EXTRACTED TEXT:
........
BSPED2024 Poster Presentations Adrenal 2 (8 abstracts)
Great Ormond Street Hospital, London, United Kingdom
Background: Hyperkalaemia, defined as potassium levels above 5.5 mmol/l, is a potentially life-threatening condition commonly seen in congenital adrenal hyperplasia (CAH). Pseudohyperkalaemia is a false elevation of potassium observed in vitro, caused by potassium moving out of cells (erythrocytes, leukocytes, or platelets) during or after blood sampling. This is often linked to high platelet counts (>450×10^9/l), due to potassium release from activated platelets during clotting. Confirmation involves elevated serum potassium with normal plasma potassium levels. We report two cases of infants with CAH diagnosed with pseudohyperkalaemia due to thrombocytosis.
Case 1: A term female neonate diagnosed with salt-wasting CAH due to 21-hydroxylase deficiency (compound heterozygosity for two pathogenic CYP21A2 variants) began hormone replacement therapy and sodium supplements. Persistent hyperkalaemia, peaking at 6.9 mmol/l, necessitated increased medication doses and a prolonged hospital stay. Despite maximum doses of hydrocortisone (20 mg/m²/day), fludrocortisone (150 mg/day), and sodium chloride supplements (11 mmol/kg/day), hyperkalaemia persisted. Suspecting pseudohyperkalaemia due to an elevated platelet count (671× 10^9/l), this was confirmed with serum potassium at 6.5 mmol/l and normal plasma potassium at 5.1 mmol/l. She was stabilized on lower doses of sodium supplements (12 mmol/kg/day) and fludrocortisone (100 mg/day) based on plasma electrolyte levels.
Case 2: An 18-month-old girl with classic salt-wasting CAH due to 21-hydroxylase deficiency (homozygous for a pathogenic CYP21A2 deletion) had elevated potassium levels (6.4 mmol/l) and thrombocytosis (663 × 10^9/l) during a routine visit. Clinically well, her CAH was controlled with hydrocortisone (16.3 mg/m²/day), fludrocortisone (175 mg/day), and sodium supplements (4.3 mmol/kg/day). Repeat serum potassium testing showed elevated levels (5.8 mmol/l), while plasma potassium was normal (5 mmol/l), confirming pseudohyperkalaemia. She remained on the same treatment. Haematology attributed her thrombocytosis to frequent viral infections and iron deficiency anaemia.
Conclusion: Pseudohyperkalaemia should be considered in patients with CAH and thrombocytosis. To distinguish it from true hyperkalaemia, both plasma and serum potassium levels should be checked. Accurate diagnosis is crucial to avoid unnecessary interventions and hormonal dose adjustments, preventing adverse outcomes and prolonged hospital stays.
........
RAW DATA:
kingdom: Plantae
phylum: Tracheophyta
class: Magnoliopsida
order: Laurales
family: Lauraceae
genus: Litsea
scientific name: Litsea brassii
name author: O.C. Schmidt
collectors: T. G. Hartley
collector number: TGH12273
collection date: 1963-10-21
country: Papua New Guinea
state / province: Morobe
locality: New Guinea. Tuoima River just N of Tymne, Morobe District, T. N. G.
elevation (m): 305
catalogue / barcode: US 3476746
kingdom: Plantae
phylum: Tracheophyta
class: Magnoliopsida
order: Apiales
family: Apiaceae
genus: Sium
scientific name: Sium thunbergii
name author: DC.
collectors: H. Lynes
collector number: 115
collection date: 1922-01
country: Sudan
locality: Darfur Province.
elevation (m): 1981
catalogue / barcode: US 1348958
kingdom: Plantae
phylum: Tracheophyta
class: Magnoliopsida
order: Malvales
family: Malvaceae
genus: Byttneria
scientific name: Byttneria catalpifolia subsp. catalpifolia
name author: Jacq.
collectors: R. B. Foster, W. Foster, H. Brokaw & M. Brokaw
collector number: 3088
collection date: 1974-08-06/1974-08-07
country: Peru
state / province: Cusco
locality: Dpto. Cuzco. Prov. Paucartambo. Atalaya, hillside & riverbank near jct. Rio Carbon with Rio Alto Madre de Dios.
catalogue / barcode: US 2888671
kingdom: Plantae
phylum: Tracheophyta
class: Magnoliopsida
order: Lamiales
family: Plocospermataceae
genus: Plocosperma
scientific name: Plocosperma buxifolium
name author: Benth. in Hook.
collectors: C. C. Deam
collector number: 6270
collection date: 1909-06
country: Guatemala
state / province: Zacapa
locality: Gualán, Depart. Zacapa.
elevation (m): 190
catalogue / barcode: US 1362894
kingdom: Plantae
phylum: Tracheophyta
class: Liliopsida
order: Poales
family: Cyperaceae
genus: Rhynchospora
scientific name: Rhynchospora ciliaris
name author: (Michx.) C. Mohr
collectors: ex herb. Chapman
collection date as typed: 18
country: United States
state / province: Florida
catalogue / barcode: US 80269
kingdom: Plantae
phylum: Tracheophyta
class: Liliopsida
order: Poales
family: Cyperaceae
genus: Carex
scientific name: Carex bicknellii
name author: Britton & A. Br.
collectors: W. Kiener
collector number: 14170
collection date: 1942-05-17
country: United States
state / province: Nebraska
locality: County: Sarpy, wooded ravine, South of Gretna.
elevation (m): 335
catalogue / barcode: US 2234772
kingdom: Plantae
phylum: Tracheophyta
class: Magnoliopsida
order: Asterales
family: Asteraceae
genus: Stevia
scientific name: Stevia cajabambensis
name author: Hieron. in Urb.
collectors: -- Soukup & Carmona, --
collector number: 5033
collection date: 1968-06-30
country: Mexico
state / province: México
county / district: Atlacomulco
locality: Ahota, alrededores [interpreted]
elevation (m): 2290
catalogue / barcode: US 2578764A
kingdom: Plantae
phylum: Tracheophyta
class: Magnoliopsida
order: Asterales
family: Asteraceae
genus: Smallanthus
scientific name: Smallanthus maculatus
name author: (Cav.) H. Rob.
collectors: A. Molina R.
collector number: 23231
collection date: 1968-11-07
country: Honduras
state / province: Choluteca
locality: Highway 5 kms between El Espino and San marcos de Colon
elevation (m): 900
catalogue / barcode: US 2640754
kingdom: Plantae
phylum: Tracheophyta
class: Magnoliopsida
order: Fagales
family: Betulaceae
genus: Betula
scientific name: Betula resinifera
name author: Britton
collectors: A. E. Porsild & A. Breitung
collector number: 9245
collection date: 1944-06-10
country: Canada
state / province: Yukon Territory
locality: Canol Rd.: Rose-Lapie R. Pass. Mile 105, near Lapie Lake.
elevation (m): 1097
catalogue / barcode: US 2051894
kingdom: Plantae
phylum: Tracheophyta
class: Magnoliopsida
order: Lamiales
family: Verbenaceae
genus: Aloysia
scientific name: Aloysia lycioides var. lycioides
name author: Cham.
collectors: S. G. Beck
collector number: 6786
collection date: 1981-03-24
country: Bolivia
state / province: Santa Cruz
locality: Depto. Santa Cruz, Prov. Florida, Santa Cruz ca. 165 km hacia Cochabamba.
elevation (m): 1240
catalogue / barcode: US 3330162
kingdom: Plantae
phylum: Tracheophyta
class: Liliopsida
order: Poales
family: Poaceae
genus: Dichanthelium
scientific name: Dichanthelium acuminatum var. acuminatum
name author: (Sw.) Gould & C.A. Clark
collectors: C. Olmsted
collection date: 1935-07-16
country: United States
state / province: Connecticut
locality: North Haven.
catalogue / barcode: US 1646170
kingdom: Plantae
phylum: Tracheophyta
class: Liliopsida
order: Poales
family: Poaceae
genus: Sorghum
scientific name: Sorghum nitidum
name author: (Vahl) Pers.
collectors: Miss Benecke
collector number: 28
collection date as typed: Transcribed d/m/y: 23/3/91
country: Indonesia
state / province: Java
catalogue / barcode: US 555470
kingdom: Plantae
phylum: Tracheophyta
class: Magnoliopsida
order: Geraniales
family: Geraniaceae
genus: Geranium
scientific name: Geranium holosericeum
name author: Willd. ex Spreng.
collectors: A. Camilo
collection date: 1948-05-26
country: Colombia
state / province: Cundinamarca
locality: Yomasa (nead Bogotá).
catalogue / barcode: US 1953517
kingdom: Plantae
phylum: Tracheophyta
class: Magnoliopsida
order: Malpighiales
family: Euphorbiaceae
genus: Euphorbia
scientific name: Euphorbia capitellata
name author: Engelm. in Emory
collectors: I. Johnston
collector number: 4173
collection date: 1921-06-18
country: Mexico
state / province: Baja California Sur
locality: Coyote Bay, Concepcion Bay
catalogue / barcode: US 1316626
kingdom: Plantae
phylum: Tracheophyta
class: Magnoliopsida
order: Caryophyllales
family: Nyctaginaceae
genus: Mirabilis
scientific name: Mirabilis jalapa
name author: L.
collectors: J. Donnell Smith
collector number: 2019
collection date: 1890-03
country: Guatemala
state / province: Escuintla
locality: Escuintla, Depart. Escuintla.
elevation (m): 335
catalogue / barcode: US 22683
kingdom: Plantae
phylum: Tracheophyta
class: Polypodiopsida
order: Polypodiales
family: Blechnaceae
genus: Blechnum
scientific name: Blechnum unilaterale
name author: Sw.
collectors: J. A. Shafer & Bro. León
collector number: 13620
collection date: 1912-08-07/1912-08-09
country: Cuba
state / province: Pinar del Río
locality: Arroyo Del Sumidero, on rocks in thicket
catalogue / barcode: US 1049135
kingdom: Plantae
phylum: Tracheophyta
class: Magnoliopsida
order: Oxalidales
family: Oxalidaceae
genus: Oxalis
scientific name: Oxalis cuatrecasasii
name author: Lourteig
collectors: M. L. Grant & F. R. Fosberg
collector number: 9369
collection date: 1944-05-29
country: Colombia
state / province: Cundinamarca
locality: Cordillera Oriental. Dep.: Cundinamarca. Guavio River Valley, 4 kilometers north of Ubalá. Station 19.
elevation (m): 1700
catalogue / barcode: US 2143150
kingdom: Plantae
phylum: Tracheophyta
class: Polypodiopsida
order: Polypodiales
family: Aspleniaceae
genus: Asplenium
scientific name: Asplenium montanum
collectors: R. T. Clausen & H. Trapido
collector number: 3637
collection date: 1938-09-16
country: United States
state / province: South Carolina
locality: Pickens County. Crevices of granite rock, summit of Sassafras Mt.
........
TASK REQUIREMENTS: Would you transcribe, word for word, the part of the abstract on pseudohyperkalaemia in CAH that opens with the words containing "Conclusion: Pseudohyperkalaemia should" and closes with "prolonged hospital stays."?

WRITTEN ANSWER:
Conclusion: Pseudohyperkalaemia should be considered in patients with CAH and thrombocytosis. To distinguish it from true hyperkalaemia, both plasma and serum potassium levels should be checked. Accurate diagnosis is crucial to avoid unnecessary interventions and hormonal dose adjustments, preventing adverse outcomes and prolonged hospital stays.